Exhaust Fumes in Cockpit - and Driver's Head!

My brain hurts and I can’t find the solution to this exhaust issue. On track with windows closed and full vent blower…or with windows down plus blower, there is a significant exhaust odour. The rear clip is vented sides and rear, I’ve improved the roof scoop passageway, added another naca duct to the undertray and no improvement.The complete exhaust system was also changed incidentally, still with a central rear outlet… no effect. Been almost a year and I can’t solve it.

Anyone else have this issue? Oxygen bottle would be too heavy!

Welcome! Sorry it’s not a happier post.

Uldis may be the best to comment here. There’s a load of holes behind the seats that definately let air through (helps make the S1s, which I assume you’re talking about, A/c rubbish) that’s he’s mapped and plugged.


The firewall insulation looks intact, but I’ll go over it again. This may be grasping, but was there some mention previously of stuffing in the frame tubes to close them off?

Have you filled/covered the holes between the seats etc where the handbrake etc goes through the firewall?

Try a search on ‘sponge’ for other blocking efforts.


I thought I could point you out to the threads wert this has been discussed, but can’t find them.
Found only one of the first ones here but the pictures it points to are not there anymore.
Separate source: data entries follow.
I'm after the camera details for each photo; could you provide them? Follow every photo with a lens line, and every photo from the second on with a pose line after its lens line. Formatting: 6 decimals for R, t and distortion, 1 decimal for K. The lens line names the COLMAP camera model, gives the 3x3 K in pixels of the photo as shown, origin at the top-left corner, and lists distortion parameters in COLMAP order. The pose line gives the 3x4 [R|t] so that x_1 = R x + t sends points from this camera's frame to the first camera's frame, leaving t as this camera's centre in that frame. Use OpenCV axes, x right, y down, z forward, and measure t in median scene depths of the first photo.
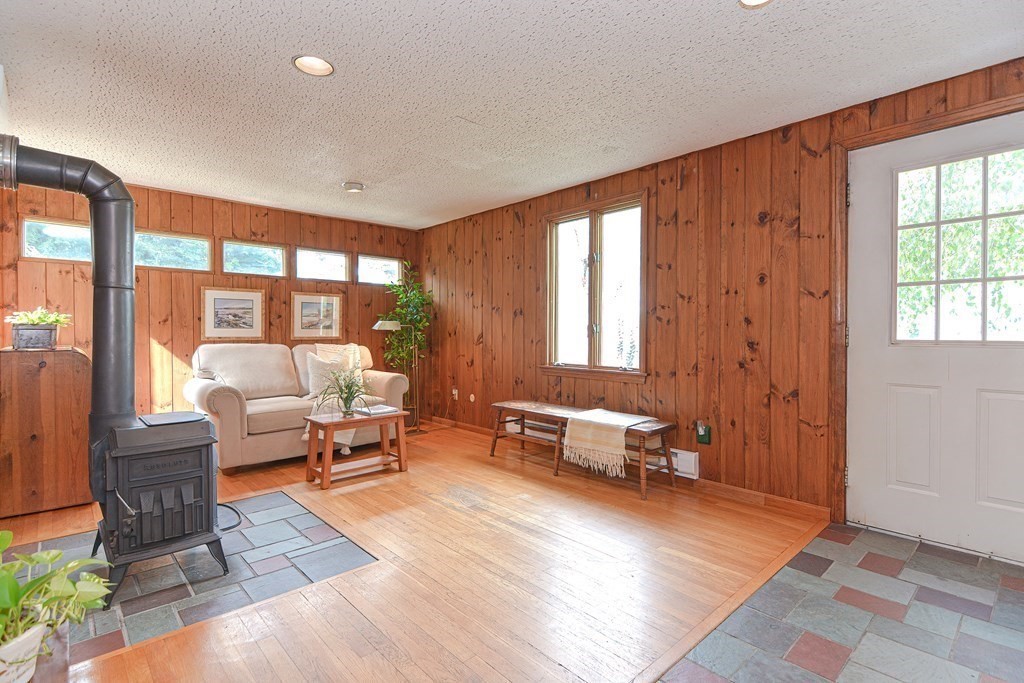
lens RADIAL K [[496.2, 0, 512.4], [0, 496.2, 342.5], [0, 0, 1]] dist [0.013383, -0.005987]
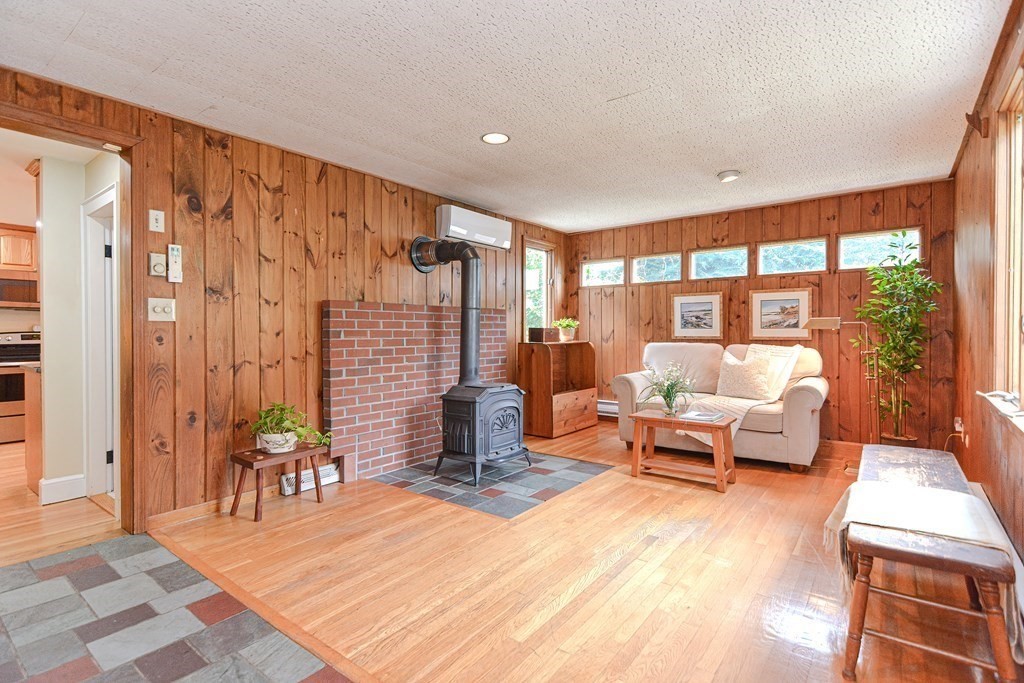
lens RADIAL K [[496.2, 0, 513.4], [0, 496.2, 334.5], [0, 0, 1]] dist [0.013383, -0.005987]
pose [[0.176918, 0.001642, -0.984224, 0.446607], [-0.017133, 0.999852, -0.001412, -0.006545], [0.984076, 0.017112, 0.176920, 0.378995]]
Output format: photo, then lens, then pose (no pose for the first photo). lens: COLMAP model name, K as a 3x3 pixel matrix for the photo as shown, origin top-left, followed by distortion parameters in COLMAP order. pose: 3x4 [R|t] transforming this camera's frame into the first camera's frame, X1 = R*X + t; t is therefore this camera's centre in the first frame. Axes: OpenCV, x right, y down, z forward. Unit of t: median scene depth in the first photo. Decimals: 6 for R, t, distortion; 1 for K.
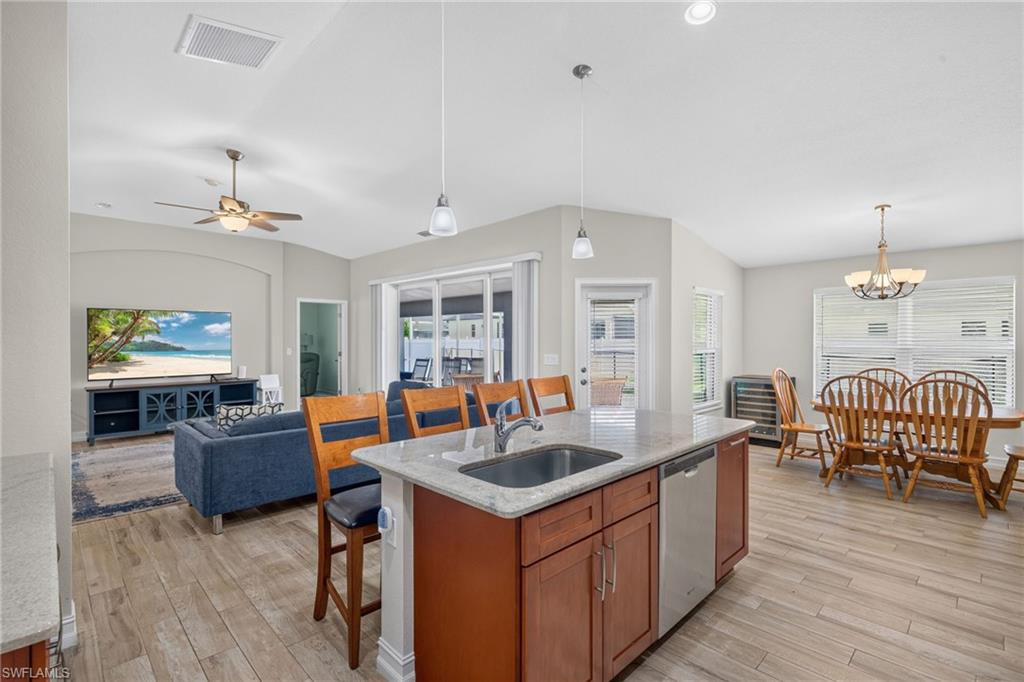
lens RADIAL K [[474.2, 0, 508.0], [0, 474.2, 340.8], [0, 0, 1]] dist [0.001266, 0.000357]
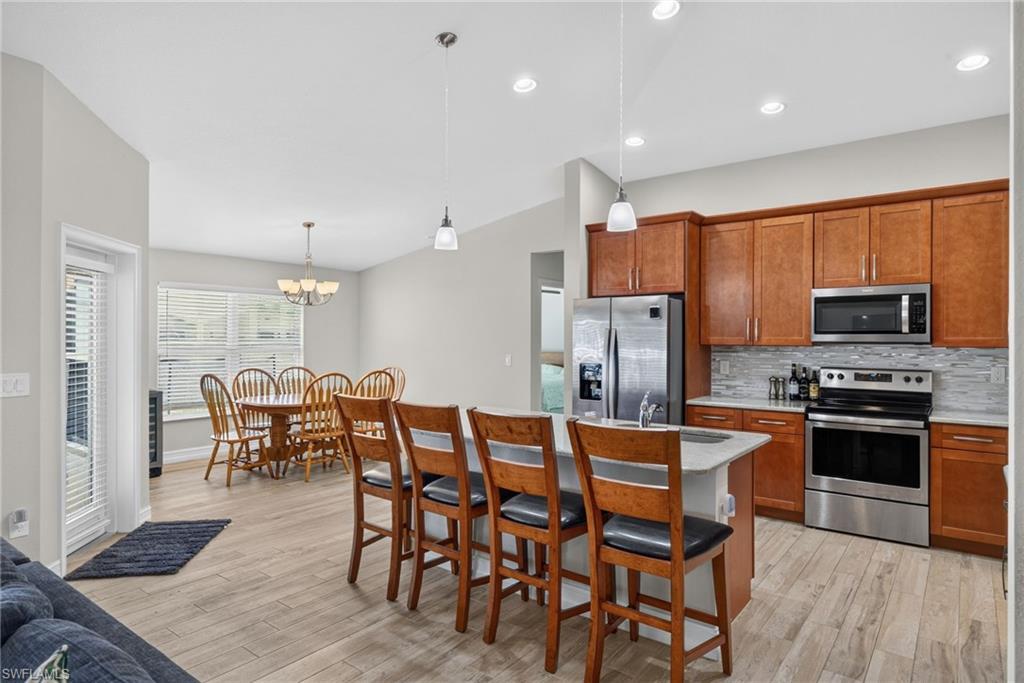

Anyway yes, you have a problem and yes, it can be solved.

Air is getting into the cabin through LOTS of different places because the cabin is a low pressure zone (especially when you open the windows):

-holes in the rear firewall. You’ll have to remove the rear panel to see them
-the holes for the handbrake cable and brake pipe splitter
-big holes to the sills behind the seat belt tensioner
-bad sealing of the rear window
-holes in the front firewall (unused electrical or pipe holes I assume)
-and a big connection between the space behind the dash to the side sills.

For all but the last one you just need to go and cover them with either aluminum tape or whatever strong material you wish.
The last one I plugged with two big sponges tucked in there, you’ll have to dissassemble the dash first to get there.

But most importantly, all these holes would suck in only hot air from the engine bay.
The fact that they are fumes tells you there is an exhaust leak somewhere. Find that first. Suggest the use of a piece of garden hose as a stethoscope: one end to your ear and with the other following the entire exhaust system from the cyl. head to the very end listen for leaks.
If there is even a small one, you’ll find it this way.

Thanks for the good detail Uldis. I’ll get busy with the tape then. My previous exhaust was well sealed, but the new system has a slip joint at the collector and provides some new aroma. The cabin ingress is the concern for sure.

Many others must see this same heat/fumes issue. In general then, the S1 Exige aero being a kaam tail, rear spoiler, wing, and sloped engine cover must be very low pressure once at speed right where the exhaust exists!

The vents are open in the rear clip such that with roof scoop, side scoops and naca ducts in the lower tray you would hope the engine bay air would be ventilated out the rear exists …but is that how it works in fact?

I’m ready to try fans to push the air through …even if it only works on pit road, and … styling aside… direct the exhaust outlet to the ground and side. Any thoughts?

You’ll be Ok just by sealing the exhaust and all the entry points.
Just a small blowby on a sliding joint can produce nightmares, and you’ll seldom find it other than with the garden hose and your ear.

Regarding the fans, the best use is actually inside the cabin: close the windows and turn on the fan, you’ll prevent air ingress that way.


welcome to exiges.com

I agree with those above who say you need to find the leaky exhaust before you worry too much about the holes into the cabin.

If you can smell fumes you defo have a leak somewhere on the exhaust pipe.

That stuff can make you ill, I know (day in bed with fever like symptoms, and I count myself lucky…come to think of it my car has it in for me!). Definately don’t drive it for to long until you fix it.